Zwei Aspekte stehen sich unüberbrückbar gegenüber: Sicherstellung von Recht und Ordnung im Inneren und durch wirkungsvolle Grenzsicherung nach außen sowie Förderung ethnischer und kultureller Vielfalt durch Öffnung nach außen mit dem Ziel einer weltweit offenen, friedlichen, alle Nationen übergreifenden Gesellschaft.

Beide Pole haben im Ansatz ihre Berechtigung. Eine in sich harmonisch gegliederte Ordnung mit einem von gemeinsamen Überzeugungen getragenen Wertekanon bewirken Kohärenz und Synergie-Effekte. Mehr Vielfalt bedeutet Bereicherung, gegenseitige Herausforderung, größere Innovationsfreudigkeit.

In der Überziehung mutiert das Eine zu zuviel Zwang bis hin zu diktatorischen Verhältnissen. Das Andere zu ethnischen, kulturellen und religiösen Konflikten. Beides kann zu immensem Schaden und menschlichen Verlusten führen. Der Versuch, langfristig eine überzeugende Balance zwischen beiden Aspekten sicherzustellen, die die Vorteile beider zusammenführt, ist bisher nicht gelungen.

Nur die Systeme der Natur sind dazu in der Lage, denn sie operieren nach dem Grundprinzip der „Einheit in der Vielfalt". Die Natur ist einerseits auf eine eindrucksvolle Vielfalt angelegt. Trotzdem durchdringt die allem Relativen zugrunde liegende Einheit, die Grundordnung unseres Universums, alle relativen Strukturen und sorgt für harmonisch strukturierte und synergetisch optimale Abläufe. Auch den durch das vegetative Nervensystem gesteuerten menschlichen Körper. Nur unser menschlicher Geist hat kraft seiner Willensfreiheit in starkem Maße eigene Wege eingeschlagen und sich weitgehend eine eigene Parallelordnung errichtet, die nicht über diese Fähigkeit verfügt.

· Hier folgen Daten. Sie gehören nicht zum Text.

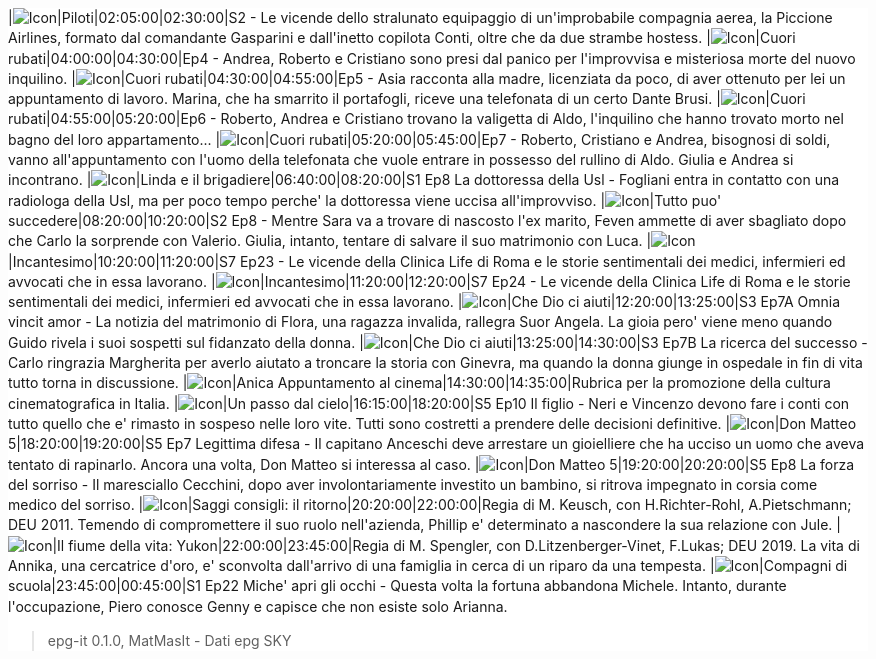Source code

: |![Icon](https://guidatv.sky.it/uuid/dtt_cover_l58VsCKBwnW.png)|Piloti|02:05:00|02:30:00|S2 - Le vicende dello stralunato equipaggio di un&#039;improbabile compagnia aerea, la Piccione Airlines, formato dal comandante Gasparini e dall&#039;inetto copilota Conti, oltre che da due strambe hostess.
|![Icon](https://guidatv.sky.it/uuid/dtt_cover_l58VsCKBwnW.png)|Cuori rubati|04:00:00|04:30:00|Ep4 - Andrea, Roberto e Cristiano sono presi dal panico per l&#039;improvvisa e misteriosa morte del nuovo inquilino.
|![Icon](https://guidatv.sky.it/uuid/dtt_cover_l58VsCKBwnW.png)|Cuori rubati|04:30:00|04:55:00|Ep5 - Asia racconta alla madre, licenziata da poco, di aver ottenuto per lei un appuntamento di lavoro. Marina, che ha smarrito il portafogli, riceve una telefonata di un certo Dante Brusi.
|![Icon](https://guidatv.sky.it/uuid/dtt_cover_l58VsCKBwnW.png)|Cuori rubati|04:55:00|05:20:00|Ep6 - Roberto, Andrea e Cristiano trovano la valigetta di Aldo, l&#039;inquilino che hanno trovato morto nel bagno del loro appartamento...
|![Icon](https://guidatv.sky.it/uuid/dtt_cover_l58VsCKBwnW.png)|Cuori rubati|05:20:00|05:45:00|Ep7 - Roberto, Cristiano e Andrea, bisognosi di soldi, vanno all&#039;appuntamento con l&#039;uomo della telefonata che vuole entrare in possesso del rullino di Aldo. Giulia e Andrea si incontrano.
|![Icon](https://guidatv.sky.it/uuid/dtt_cover_l58VsCKBwnW.png)|Linda e il brigadiere|06:40:00|08:20:00|S1 Ep8 La dottoressa della Usl - Fogliani entra in contatto con una radiologa della Usl, ma per poco tempo perche&#039; la dottoressa viene uccisa all&#039;improvviso.
|![Icon](https://guidatv.sky.it/uuid/dtt_cover_l58VsCKBwnW.png)|Tutto puo&#039; succedere|08:20:00|10:20:00|S2 Ep8 - Mentre Sara va a trovare di nascosto l&#039;ex marito, Feven ammette di aver sbagliato dopo che Carlo la sorprende con Valerio. Giulia, intanto, tentare di salvare il suo matrimonio con Luca.
|![Icon](https://guidatv.sky.it/uuid/dtt_cover_l58VsCKBwnW.png)|Incantesimo|10:20:00|11:20:00|S7 Ep23 - Le vicende della Clinica Life di Roma e le storie sentimentali dei medici, infermieri ed avvocati che in essa lavorano.
|![Icon](https://guidatv.sky.it/uuid/dtt_cover_l58VsCKBwnW.png)|Incantesimo|11:20:00|12:20:00|S7 Ep24 - Le vicende della Clinica Life di Roma e le storie sentimentali dei medici, infermieri ed avvocati che in essa lavorano.
|![Icon](https://guidatv.sky.it/uuid/dtt_cover_l58VsCKBwnW.png)|Che Dio ci aiuti|12:20:00|13:25:00|S3 Ep7A Omnia vincit amor - La notizia del matrimonio di Flora, una ragazza invalida, rallegra Suor Angela. La gioia pero&#039; viene meno quando Guido rivela i suoi sospetti sul fidanzato della donna.
|![Icon](https://guidatv.sky.it/uuid/dtt_cover_l58VsCKBwnW.png)|Che Dio ci aiuti|13:25:00|14:30:00|S3 Ep7B La ricerca del successo - Carlo ringrazia Margherita per averlo aiutato a troncare la storia con Ginevra, ma quando la donna giunge in ospedale in fin di vita tutto torna in discussione.
|![Icon](https://guidatv.sky.it/uuid/dtt_cover_l58VsCKBwnW.png)|Anica Appuntamento al cinema|14:30:00|14:35:00|Rubrica per la promozione della cultura cinematografica in Italia.
|![Icon](https://guidatv.sky.it/uuid/dtt_cover_l58VsCKBwnW.png)|Un passo dal cielo|16:15:00|18:20:00|S5 Ep10 Il figlio - Neri e Vincenzo devono fare i conti con tutto quello che e&#039; rimasto in sospeso nelle loro vite. Tutti sono costretti a prendere delle decisioni definitive.
|![Icon](https://guidatv.sky.it/uuid/dtt_cover_l58VsCKBwnW.png)|Don Matteo 5|18:20:00|19:20:00|S5 Ep7 Legittima difesa - Il capitano Anceschi deve arrestare un gioielliere che ha ucciso un uomo che aveva tentato di rapinarlo. Ancora una volta, Don Matteo si interessa al caso.
|![Icon](https://guidatv.sky.it/uuid/dtt_cover_l58VsCKBwnW.png)|Don Matteo 5|19:20:00|20:20:00|S5 Ep8 La forza del sorriso - Il maresciallo Cecchini, dopo aver involontariamente investito un bambino, si ritrova impegnato in corsia come medico del sorriso.
|![Icon](https://guidatv.sky.it/uuid/dtt_cover_l58VsCKBwnW.png)|Saggi consigli: il ritorno|20:20:00|22:00:00|Regia di M. Keusch, con H.Richter-Rohl, A.Pietschmann; DEU 2011. Temendo di compromettere il suo ruolo nell&#039;azienda, Phillip e&#039; determinato a nascondere la sua relazione con Jule.
|![Icon](https://guidatv.sky.it/uuid/dtt_cover_l58VsCKBwnW.png)|Il fiume della vita: Yukon|22:00:00|23:45:00|Regia di M. Spengler, con D.Litzenberger-Vinet, F.Lukas; DEU 2019. La vita di Annika, una cercatrice d&#039;oro, e&#039; sconvolta dall&#039;arrivo di una famiglia in cerca di un riparo da una tempesta.
|![Icon](https://guidatv.sky.it/uuid/dtt_cover_l58VsCKBwnW.png)|Compagni di scuola|23:45:00|00:45:00|S1 Ep22 Miche&#039; apri gli occhi - Questa volta la fortuna abbandona Michele. Intanto, durante l&#039;occupazione, Piero conosce Genny e capisce che non esiste solo Arianna.



 > epg-it 0.1.0, MatMasIt - Dati epg SKY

Daher rührt unsere Problemsituation, die durch Rückbezug und Integration in den Bereich der Einheit wieder aufgelöst werden kann. Denn der Bereich der Einheit beinhaltet beide Aspekte in seiner Einheitsstruktur noch ohne duale Ausprägung. Nur dieser ist deshalb in der Lage, beide durch Aufrechterhaltung seiner absoluten Kohärenz in einer ebenso perfekten Balance zu halten. Wo sich dieser Punkt befindet, haben wir bereits im Offenen Brief 6 ausgeführt.

Rückbezug ist deshalb das Gebot der Stunde.